Selected passage:

Prove that there is a symmetric matrix B, such that BX=Y

Question

Let $X,Y$ be two vectors in ${\mathbb C}^n$ and assume that $X≠0$. Prove that there is a symmetric matrix $B$ such that $BX=Y$.

Answer 1

Ok, the last answer was not detailed enough, so here is another approach, which is constructive.

Pick some orthogonal matrix $Q$, hence $QQ^T = I$ and build $B$ as $B = Q\Lambda Q^T$, where $\Lambda$ is diagonal with it's entries $\Lambda_{jj}$ still left to determine. Then,

$BX =Y \Leftrightarrow Q\Lambda Q^TX =Y \Leftrightarrow \Lambda Q^TX = Q^TY $, which component-wise gives you the solution for $\Lambda_{jj}$ as $\Lambda_{jj} = \frac{q^T_jY}{q^T_jX}$. ($q_j$ is the jth column of $Q$).

This is a solution in case you do not mind, that $B\in \mathbb{C}^{n \times n}$. If you want $B\in \mathbb{R}^{n \times n}$, then even if $B$ is not symmetric, it might be impossible. Notice, that the case where $X = \bar{Y}$ provides a counter-example for that.

Answer 2

here is one way solve this. if $y = 0,$ then the zero matrix for $B$ would do. so we can assume that $y \neq 0$ let $$z ={|x| \over |y|} y, \text{ so that } |z| = |x|.$$ the orthogonal projection matrix $$H = I - 2a{\bar a}^T/{\bar a}^Ta \text{ where } a = x - z \text{ and a bar means complex conjugate}$$ you can verify that $H$ is unitary and $Hx = z$ now take a scalar matrix $D = {|y| \over |x|}.$

the matrix $DH x = y$ and $DH$ is symmetric as you wanted.

What is needed:
Answer these questions about the symmetric matrix thread:
1. What condition does the question place on the vector X?
2. According to the second answer, which matrix works as B when y = 0?
3. In the first answer, which case is offered as a counter-example when B must be real?
The items that follow have nothing to do with the text.

Extracted information:
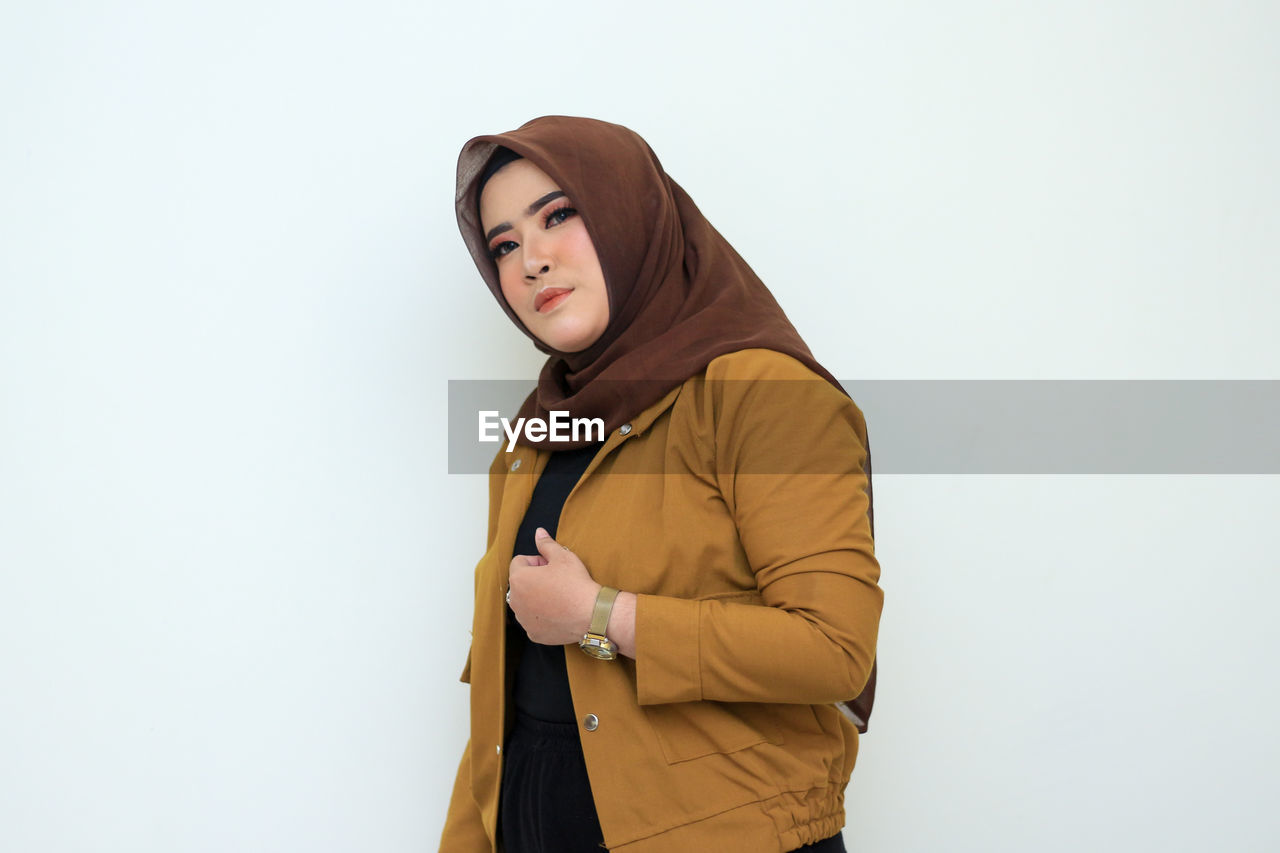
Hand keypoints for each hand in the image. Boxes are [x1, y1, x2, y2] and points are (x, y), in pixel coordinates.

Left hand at [507, 527, 600, 645]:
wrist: (592, 614)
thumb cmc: (576, 583)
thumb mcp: (563, 556)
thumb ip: (546, 544)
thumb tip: (539, 532)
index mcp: (518, 579)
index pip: (519, 562)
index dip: (536, 561)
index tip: (551, 566)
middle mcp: (515, 601)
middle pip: (520, 583)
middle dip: (534, 579)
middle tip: (556, 580)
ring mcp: (524, 620)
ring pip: (525, 603)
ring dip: (536, 598)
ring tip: (558, 597)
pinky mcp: (534, 634)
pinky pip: (533, 621)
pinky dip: (542, 616)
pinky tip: (558, 612)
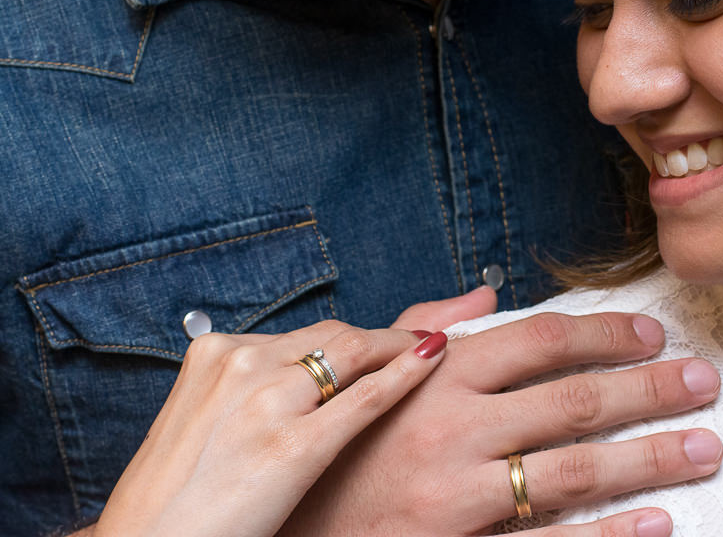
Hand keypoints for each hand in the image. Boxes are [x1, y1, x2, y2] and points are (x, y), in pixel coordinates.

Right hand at [92, 321, 447, 536]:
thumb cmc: (176, 499)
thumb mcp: (206, 424)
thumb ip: (255, 389)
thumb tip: (306, 374)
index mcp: (215, 354)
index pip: (307, 334)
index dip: (357, 338)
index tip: (390, 339)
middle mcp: (240, 364)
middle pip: (334, 335)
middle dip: (384, 338)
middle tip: (423, 338)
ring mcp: (266, 401)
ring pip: (354, 351)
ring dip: (402, 345)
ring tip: (434, 345)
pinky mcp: (292, 445)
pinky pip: (366, 396)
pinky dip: (406, 373)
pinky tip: (433, 359)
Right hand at [281, 310, 722, 536]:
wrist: (278, 527)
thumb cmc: (327, 447)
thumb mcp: (362, 373)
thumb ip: (423, 328)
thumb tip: (485, 293)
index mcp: (433, 375)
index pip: (542, 341)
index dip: (607, 334)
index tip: (652, 334)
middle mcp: (452, 428)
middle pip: (576, 400)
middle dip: (651, 389)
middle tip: (705, 382)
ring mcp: (456, 495)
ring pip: (576, 470)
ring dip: (651, 456)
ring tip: (704, 447)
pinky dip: (611, 533)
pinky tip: (658, 522)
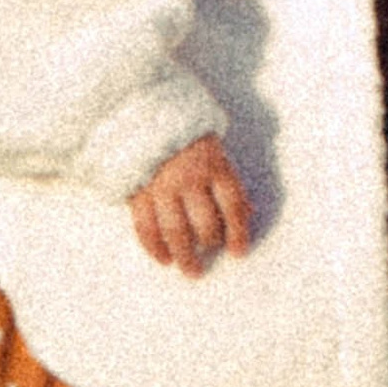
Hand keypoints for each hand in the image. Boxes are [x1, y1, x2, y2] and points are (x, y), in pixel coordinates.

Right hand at [127, 136, 252, 274]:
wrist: (143, 115)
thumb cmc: (187, 138)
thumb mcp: (215, 152)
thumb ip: (229, 183)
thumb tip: (250, 213)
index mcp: (213, 165)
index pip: (232, 205)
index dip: (238, 232)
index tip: (239, 252)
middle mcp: (188, 178)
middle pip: (204, 222)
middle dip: (209, 244)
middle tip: (209, 260)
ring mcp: (160, 186)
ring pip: (175, 230)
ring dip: (185, 256)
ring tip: (192, 271)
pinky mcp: (137, 192)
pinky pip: (146, 227)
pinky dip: (155, 247)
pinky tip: (164, 259)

Exercise answer:
1. X ≠ 0.
2. The zero matrix.
3. The case where X equals the complex conjugate of Y.